Friday, 15 November 2024

la habitación de al lado (w&d almodóvar, w. sigrid nunez)

Will Almodovar’s latest break the tradition of late twentieth century auteur cineastes going to the US and making a horlicks of it? Thinking Wong Kar Wai, Haneke, even Herzog. Well, not really. The Room Next Door, to give it its English title, is a curious construction. It sets out its stall early on that it’s about death, with some heavy handed dialogue (lost in translation?) as Tilda Swinton’s sepulchral Martha, clearly named for Martha Gellhorn, tells her long lost friend Ingrid that she has terminal cancer. Thereafter the film becomes a meditation of sorts on what makes for a good death.
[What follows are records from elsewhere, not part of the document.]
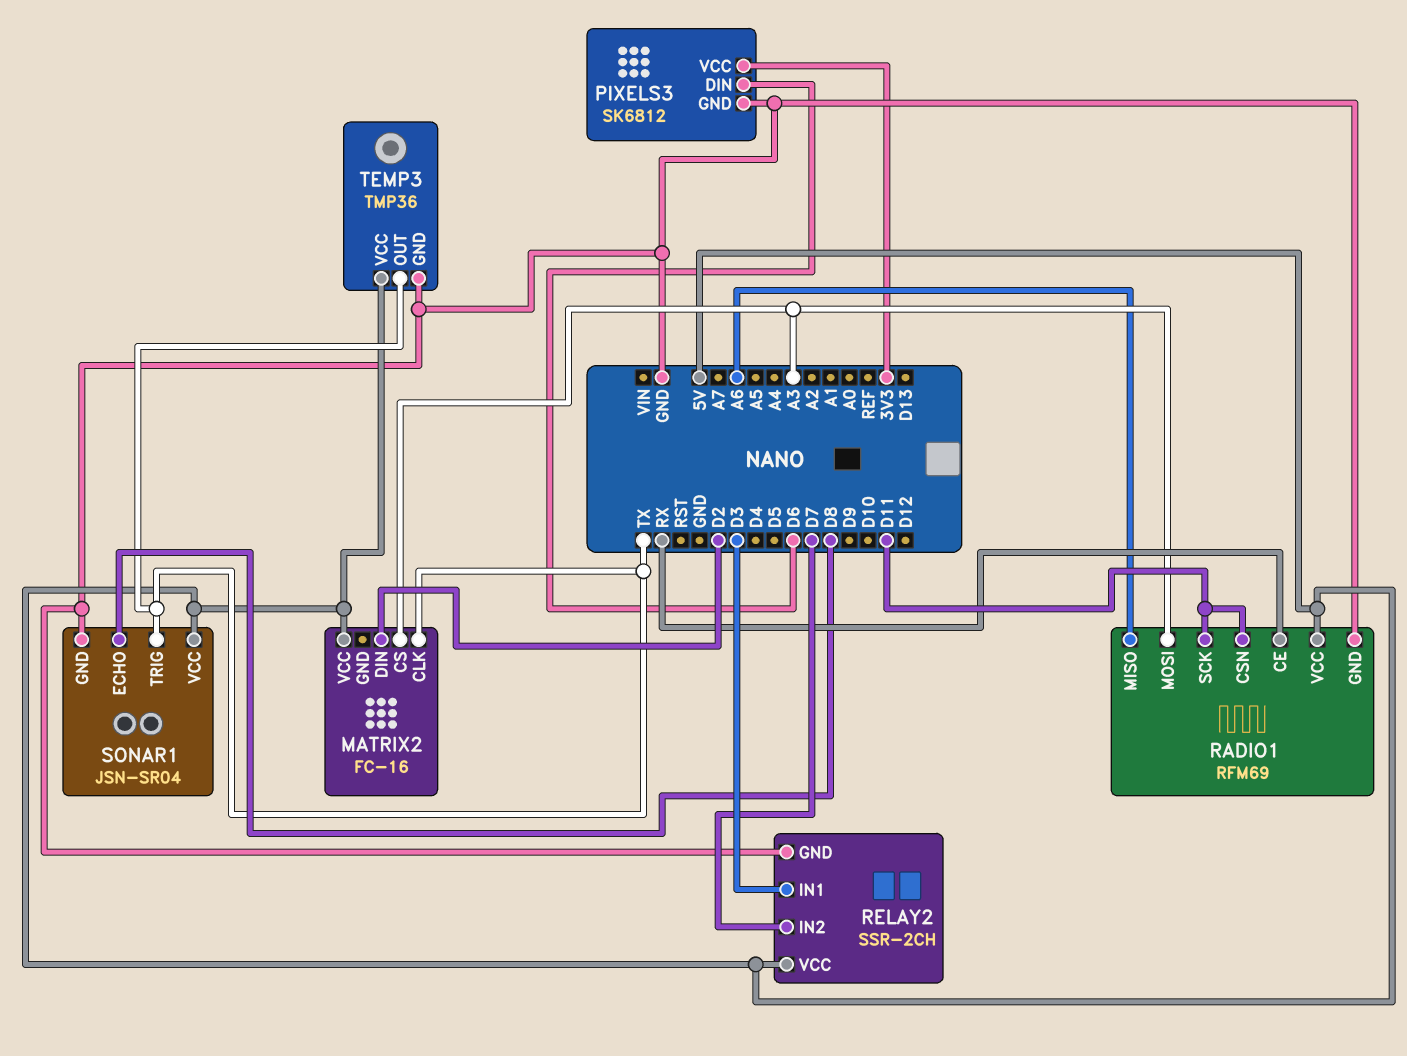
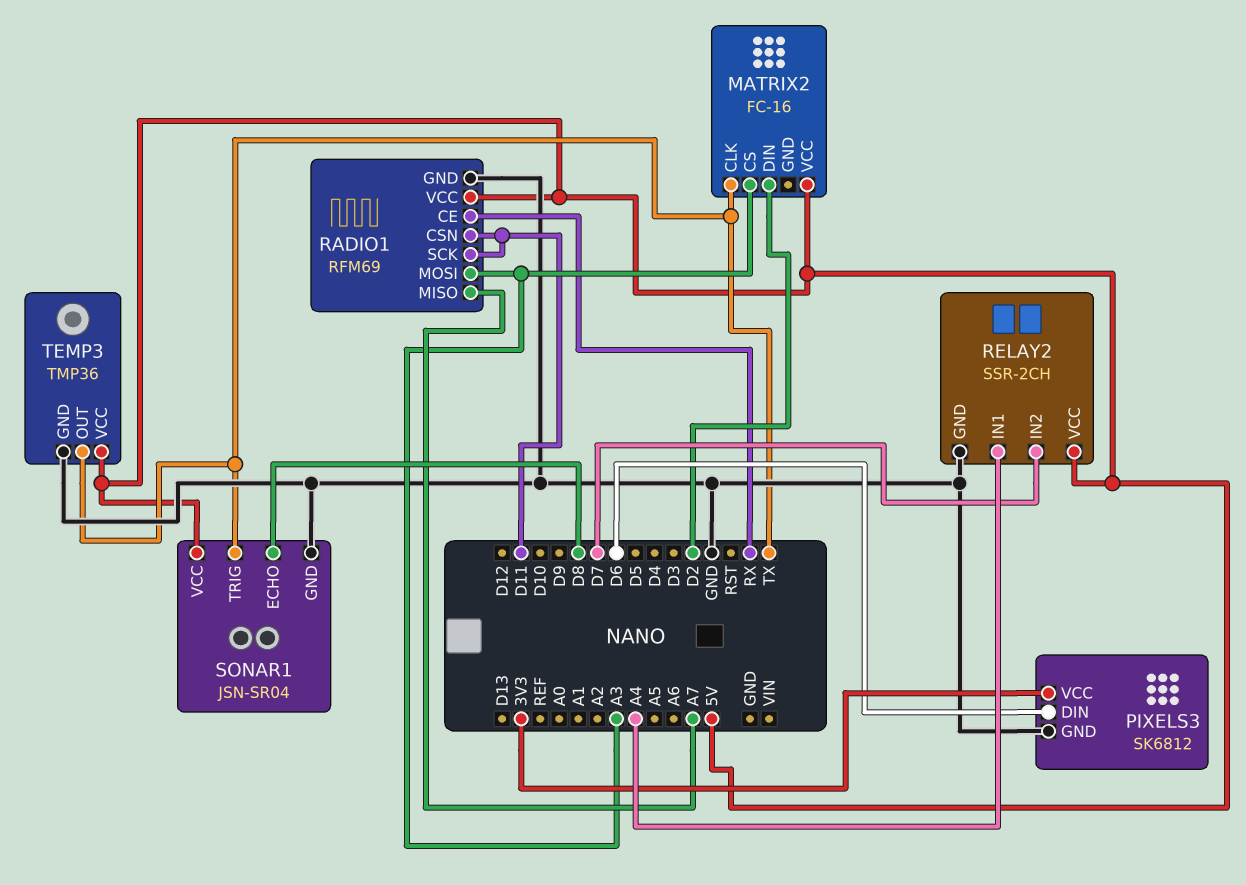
RADIO1 pin MISO: A6 -> A7
RELAY2 pin IN1: D3 -> A4

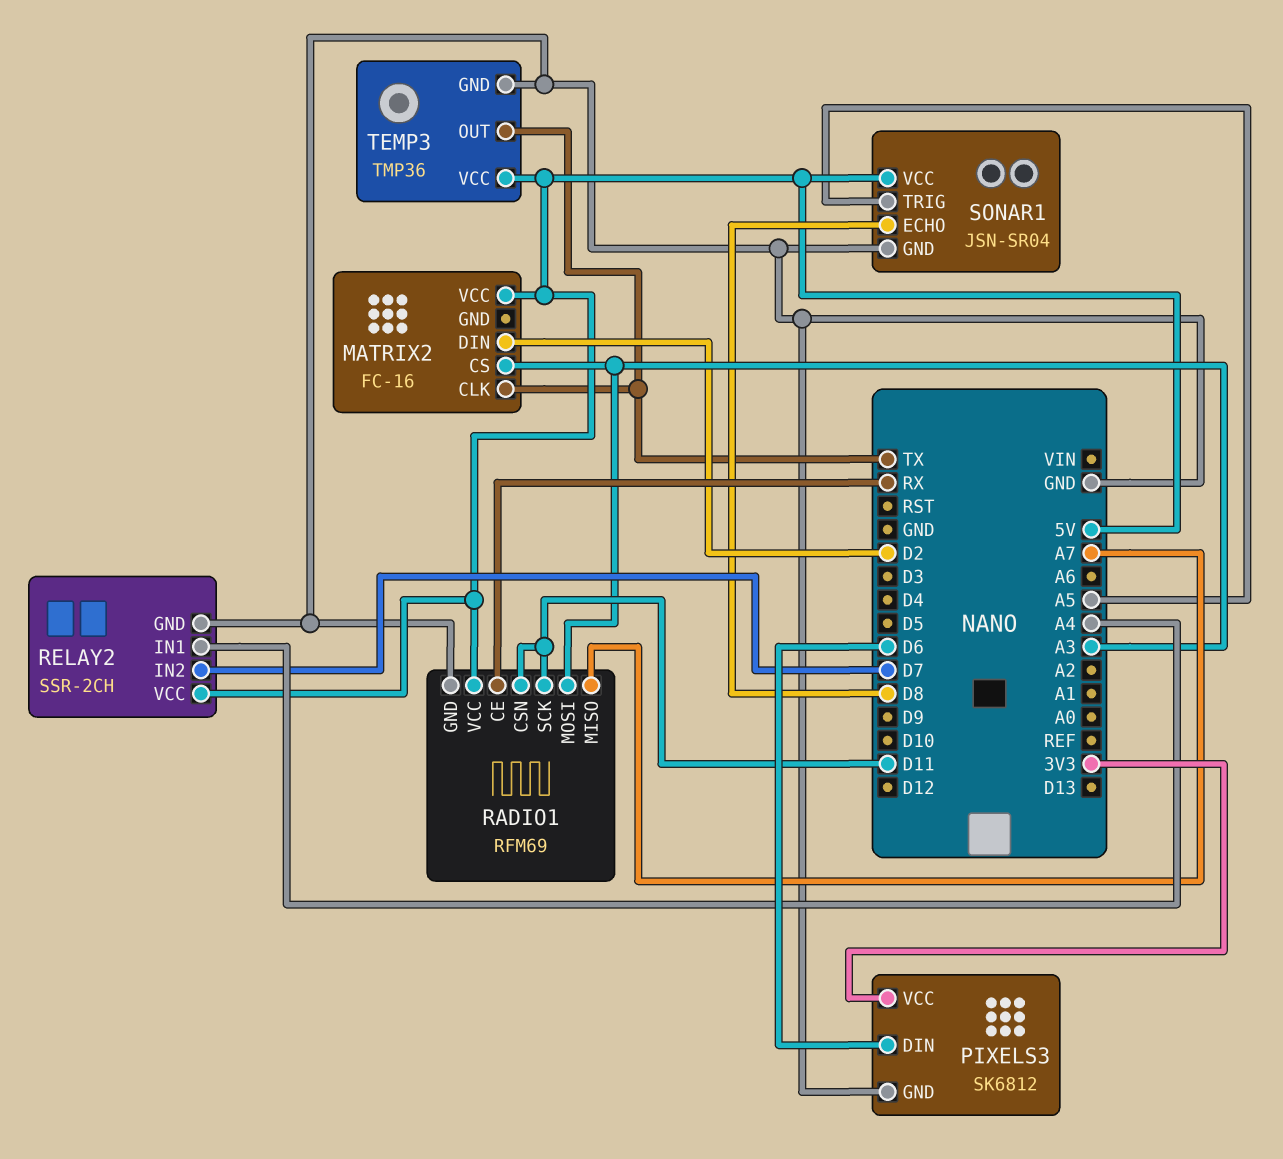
SONAR1 pin TRIG: TX -> A5

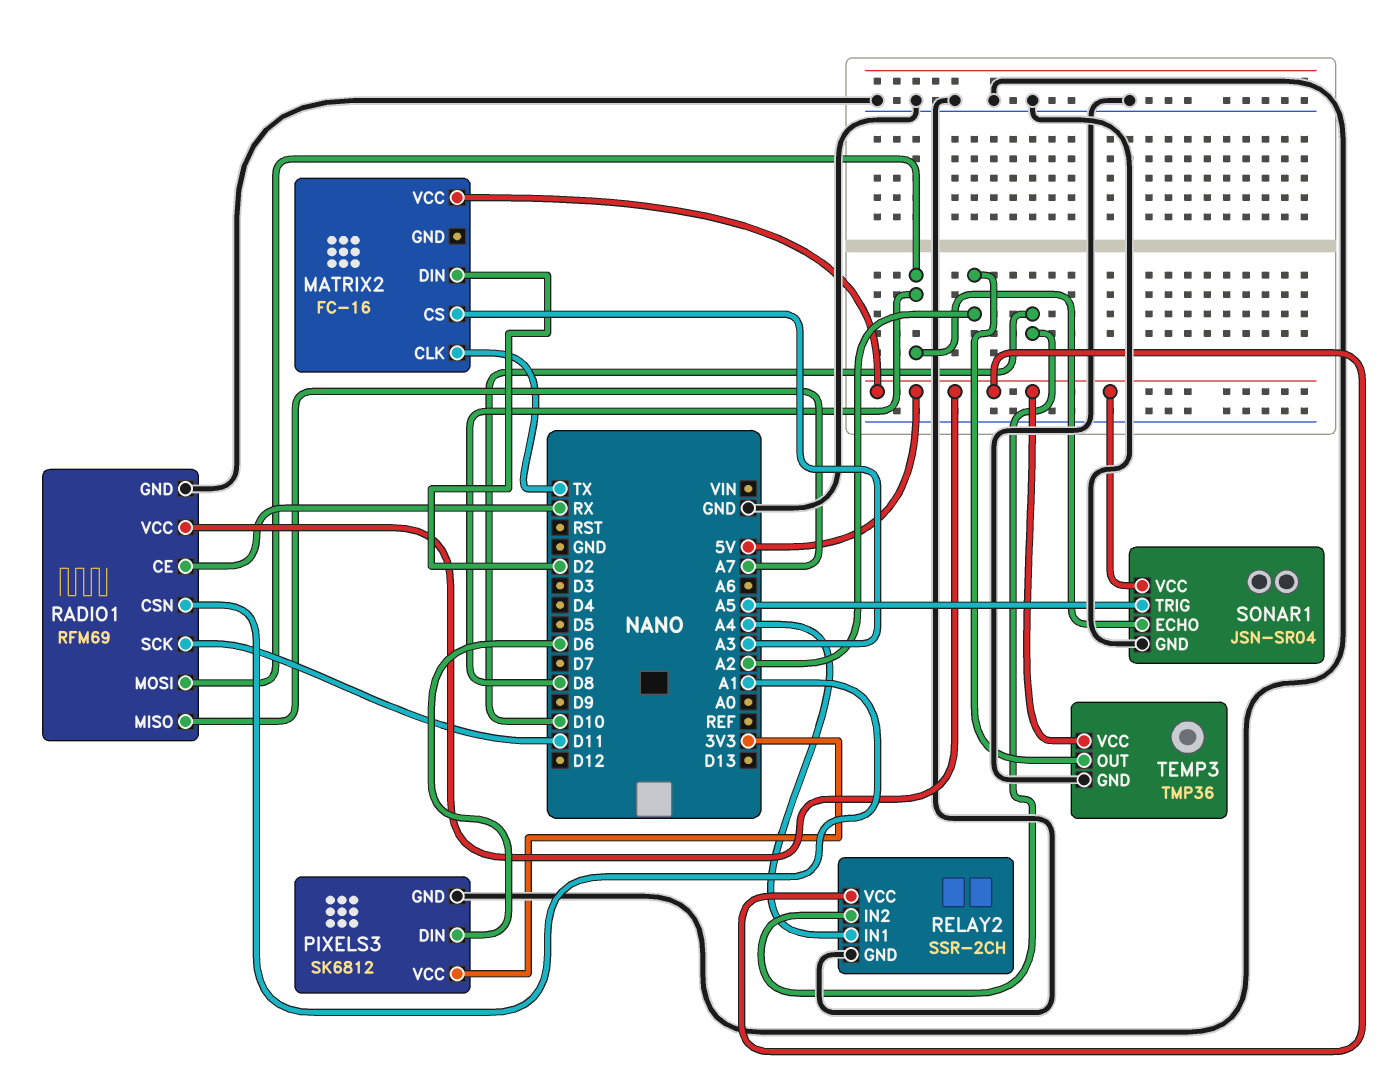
RADIO1 pin CSN: D11 -> A1
RADIO1 pin MOSI: A3 -> D8
RELAY2 pin IN2: D7 -> D10
TEMP3 pin OUT: TX -> A2

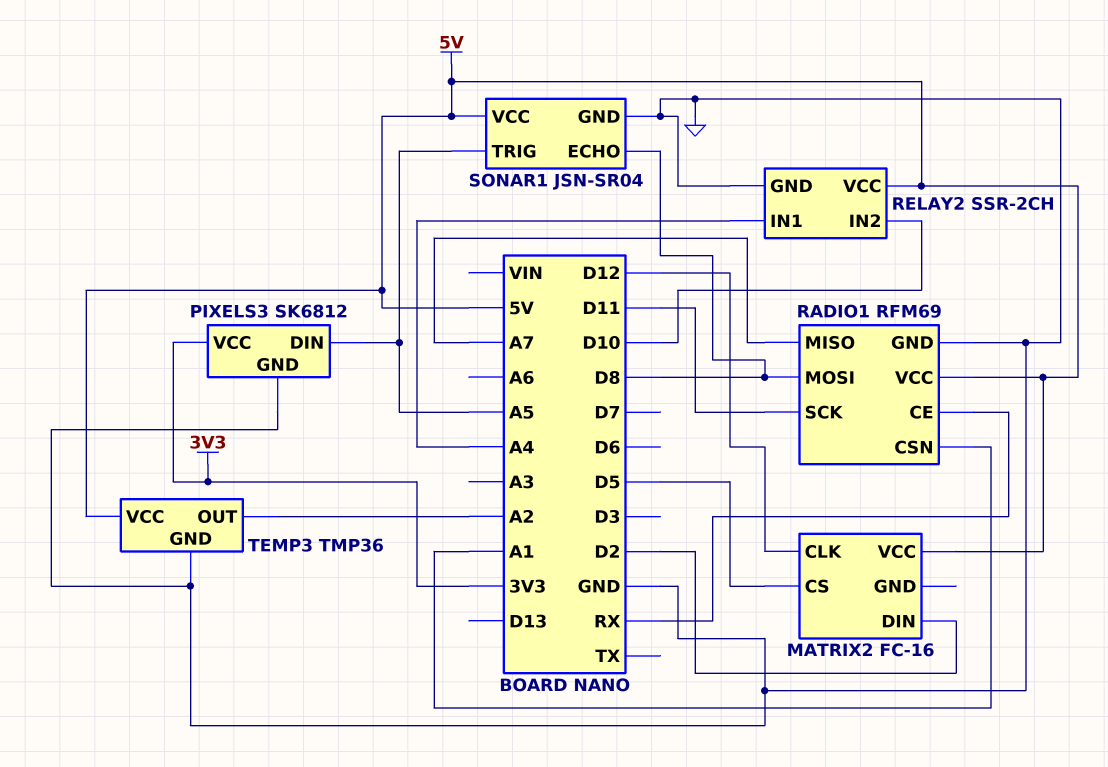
MATRIX2 pin CLK: TX -> D12
MATRIX2 pin CS: A3 -> D5
PIXELS3 pin DIN: D6 -> A5

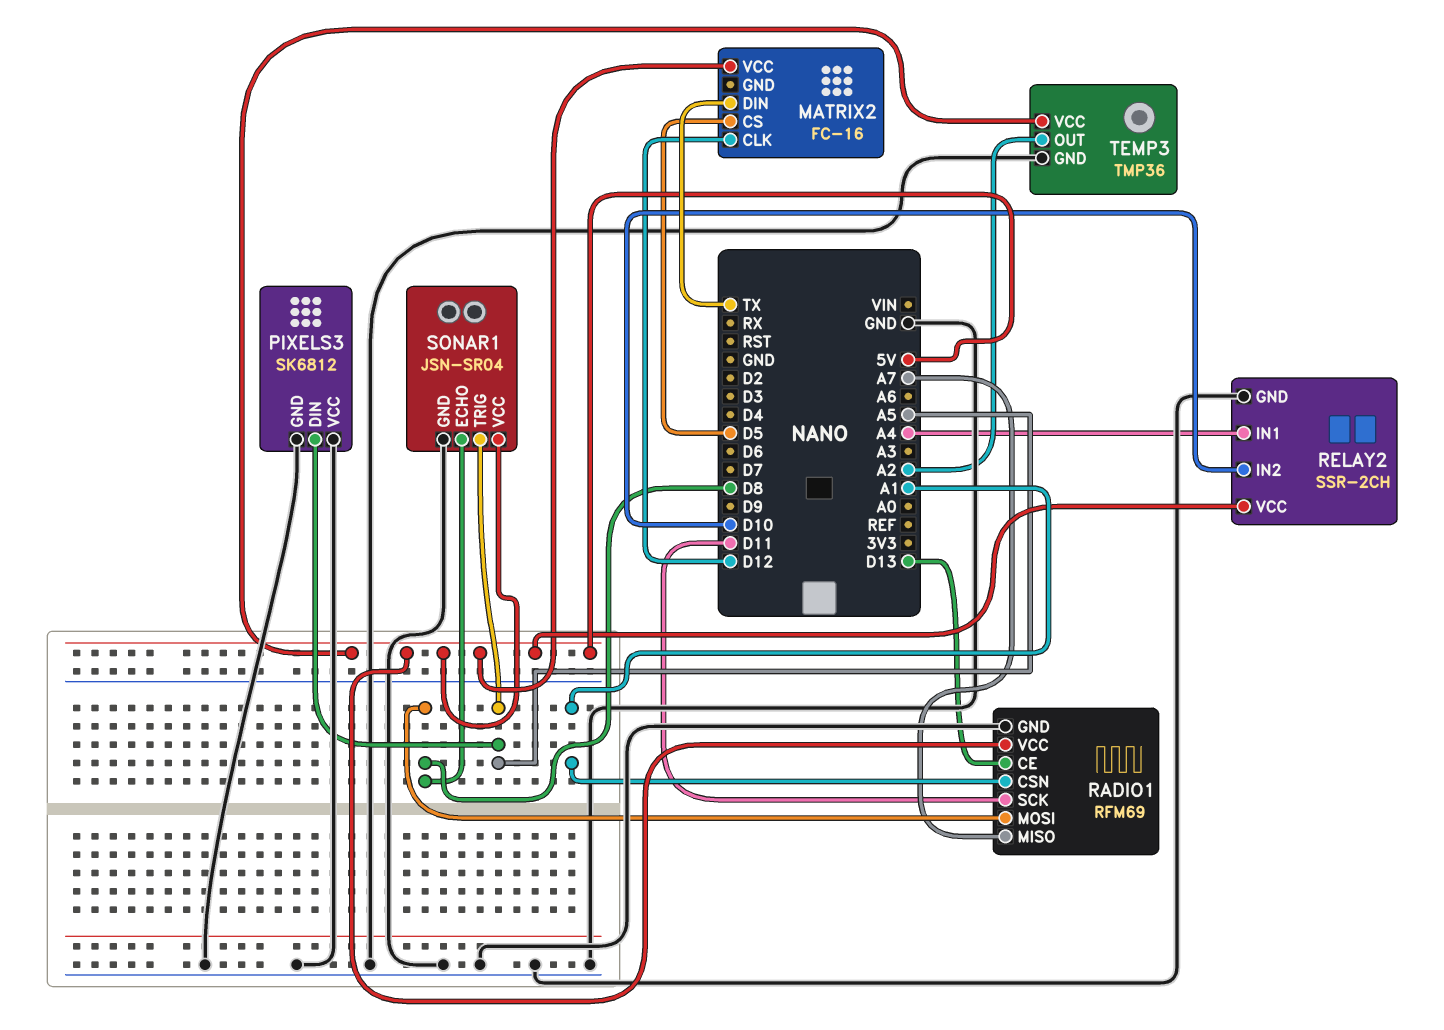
MATRIX2 pin DIN: D2 -> TX
PIXELS3 pin VCC: 3V3 -> GND
RADIO1 pin CE: RX -> D13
Martha coerces Ingrid into helping her go through this process, which is curiously bloodless. The most passion in the film comes from their shared ex-lover, played by John Turturro with a bullish charm, as he goes off on one about climate change and neo-liberalism. Worthy enough subjects, to be sure, but they feel shoe-horned into the film. And it’s a film of shoe-horns. There’s a gratuitous burning house scene, there’s a trademark flashback scene, which in another Almodóvar film might have been revelatory, but in this one just feels tacked on, because there was some spare budget?, there’s even a fleeting scene set in Iraq, where Martha the war photographer appears, learns that people like to fuck in wartime, then is banished to become sepulchral Martha once again. (The second film this year about a war photographer named after another famous war photographer.) There’s even a quickfire bowling scene, which might be another homage to Turturro’s role in Liebowski.

There’s the kernel of something intriguing about a late stage director musing on what will come his way shortly, and the homage to Joyce and Houston feels poetically on point, but at the same time the film feels uneven, unsure of itself. New York looks pretty, but the line: ‘Pink snow, at least something good has come out of climate change’, which Martha offers early on feels indicative of a film which isn’t entirely sure of its footing. Fortunately Turturro’s later monologue puts us straight, as he makes it clear that climate change is definitely not a good thing.